Chasing James Bond’s Hummingbird
To find the Cuban bee hummingbird—the smallest avian species in existence, the one whose iridescent plumage, in Key lime green, lipstick red, and sapphire blue, matches the palettes of the classic cars along Havana’s Malecón—it’s best to track down famed bird guide El Chino Zapata.
So in late May, I arranged for a fixer named Domingo to drop a peso-stuffed envelope at a Havana hotel (my credit and debit cards didn’t work on the island) and set off from Havana to the Bay of Pigs, where El Chino dwells.
This is what you do to get there: hail a cab in Old Havana with its crumbling Crayola vibrancy—paint sloughing off stucco, pigmentation fading under the onslaught of a relentless sun. Beauty in dereliction, full stop. Zoom out of the city past red dirt béisbol fields, rev along the Autopista Nacional past fincas and by the ever-intriguing Boca Laguna del Tesoro. Take in the strange olfactory combination of sugar cane and manure.
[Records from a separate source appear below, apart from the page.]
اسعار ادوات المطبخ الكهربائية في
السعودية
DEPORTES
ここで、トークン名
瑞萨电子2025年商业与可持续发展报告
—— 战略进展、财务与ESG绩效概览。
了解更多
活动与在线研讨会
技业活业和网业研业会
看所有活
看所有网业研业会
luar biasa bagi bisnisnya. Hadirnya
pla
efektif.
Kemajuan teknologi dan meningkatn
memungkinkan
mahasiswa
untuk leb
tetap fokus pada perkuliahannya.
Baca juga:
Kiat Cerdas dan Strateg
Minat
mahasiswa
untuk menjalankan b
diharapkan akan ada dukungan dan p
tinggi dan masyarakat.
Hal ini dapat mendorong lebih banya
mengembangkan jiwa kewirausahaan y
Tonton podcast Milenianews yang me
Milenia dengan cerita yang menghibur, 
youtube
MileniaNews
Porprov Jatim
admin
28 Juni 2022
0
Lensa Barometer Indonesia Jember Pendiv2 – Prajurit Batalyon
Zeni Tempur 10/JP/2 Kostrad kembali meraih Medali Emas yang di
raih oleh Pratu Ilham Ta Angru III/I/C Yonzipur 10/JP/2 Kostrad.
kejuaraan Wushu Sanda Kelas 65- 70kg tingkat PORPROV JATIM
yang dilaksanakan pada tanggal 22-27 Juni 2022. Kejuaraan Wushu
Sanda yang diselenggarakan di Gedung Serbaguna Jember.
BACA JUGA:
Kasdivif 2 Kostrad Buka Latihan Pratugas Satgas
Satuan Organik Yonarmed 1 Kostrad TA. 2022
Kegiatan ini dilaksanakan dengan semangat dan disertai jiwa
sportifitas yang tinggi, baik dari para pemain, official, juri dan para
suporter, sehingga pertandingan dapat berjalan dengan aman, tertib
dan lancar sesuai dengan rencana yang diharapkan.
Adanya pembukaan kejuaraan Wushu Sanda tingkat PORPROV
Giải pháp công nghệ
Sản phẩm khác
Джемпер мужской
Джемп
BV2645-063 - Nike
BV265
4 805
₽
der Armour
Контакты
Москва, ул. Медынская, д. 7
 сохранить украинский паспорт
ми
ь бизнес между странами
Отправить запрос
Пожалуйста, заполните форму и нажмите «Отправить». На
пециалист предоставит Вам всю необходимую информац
A couple of hours later, when you arrive at the Zapata Swamp pueblito called Batey Caleton—spangled with propaganda posters—have your cab driver slow up. Roll down your window, and per the bird guide’s emailed instructions, ask for “El Chino.”
“¿Cuál Chino?” will be the response from the man washing his car in his driveway.
“El Chino Zapata,” you will say.
That will elicit the following palm-to-forehead-smacking epiphany: “Oh, doy—go straight and make a left.”
El Chino Zapata (aka Orestes Martínez García) has been chronicling Cuba’s feathered treasures, including the zunzuncito, as the pipsqueak bird is known locally, for the better part of the last 50 years in the Zapata Swamp. But the 57-year-old, who’s missing his left index finger (crocodile incident) and at any moment wears two pairs of binoculars over his camo clothing, is bracing himself for an uptick in tourists seeking this thimble-sized creature.